The protection I feel for our baby is of course way stronger than risking upsetting fil. But I also need to consider my husbanda feelings. Not sure whether to being it all up with him again.

To those of you suggesting I shouldn't let him near our baby-do you mean not holding her or just not visiting at all? I don't feel I have the right to say to my husband that his dad can't visit. I understand he is his father and it is his decision.
If, when he does visit, he actually asks to hold her ( I won't offer) what do I say? Just no? Or explain the actual reasons why?

OP posts:
MrsBrunch · 20/09/2020 11:00

No way in hell would that man be in my house or anywhere near my child and I would be telling my dh in no uncertain terms.

12309845653ghydrvj · 20/09/2020 11:10

You can’t decide for your husband about their relationship, and you BOTH make decisions about your child so I think you would be very unreasonable to try to prevent him from seeing the baby in any capacity. As others have said, were you separated you wouldn’t have any say in this.

It’s perefctly reasonable to set strict ground rules—meet on neutral ground, no alcohol, hold baby when seated for a short period. No need for you to hang around with him or dedicate much attention to him, but you should support your DH aim having the level of contact he wants, as long as there is no pressing risk to the baby.

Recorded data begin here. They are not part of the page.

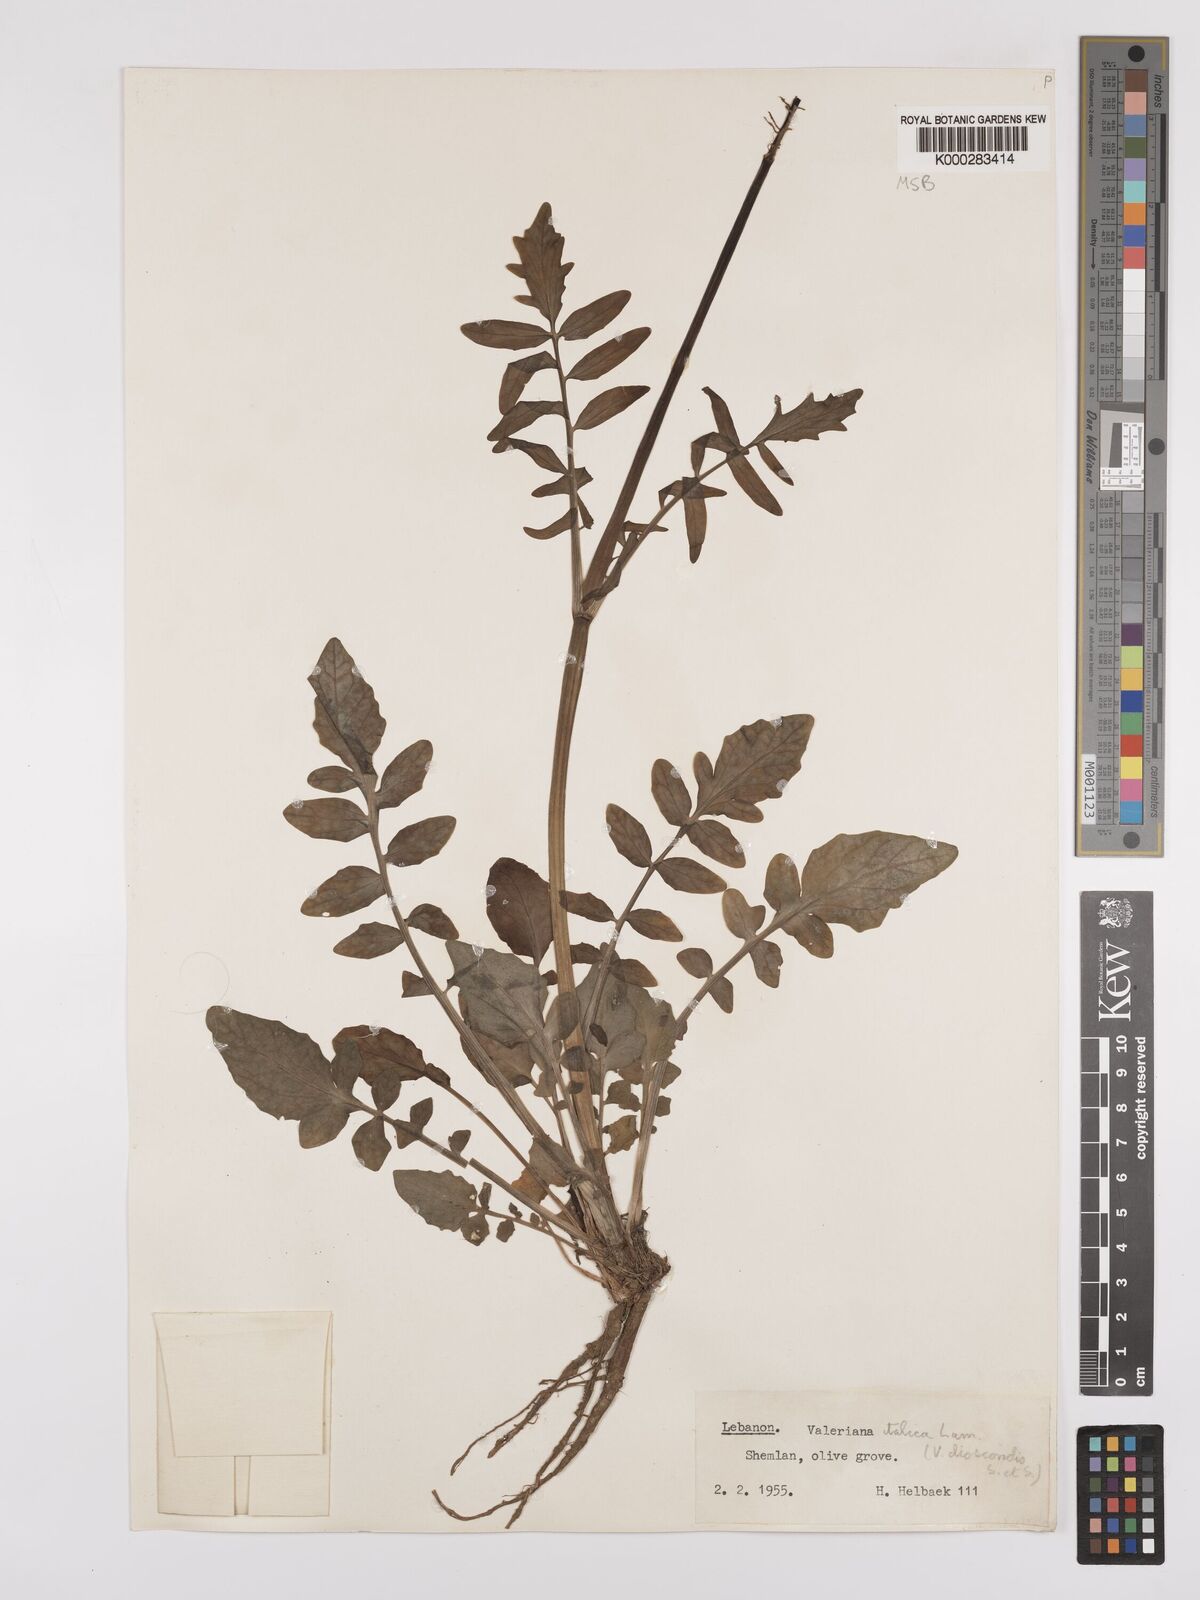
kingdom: Plantae
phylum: Tracheophyta
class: Magnoliopsida
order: Dipsacales
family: Caprifoliaceae
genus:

Anydreamwilldo12 · 20/09/2020 11:12

If you are going to be too anxious about him asking to hold baby can you and baby just go out for the day when he visits.

MsStillwell · 20/09/2020 11:13

Not sure whether to being it all up with him again.

I would try. Choose a time when you're both calm, and preferably when you're in the car or, even better, on a long walk. There's something easier about talking side-by-side, and a drive or walk puts a natural boundary around the conversation.
Then, I would listen to him, really listen, and seek to learn how he feels and what kind of relationship he wants between his daughter and his father. Lots of good communication stuff - check back that you've heard what he's said, don't argue with how he feels, don't try to problem-solve etc. Give him reassurance, because this will all be coming from a very young age.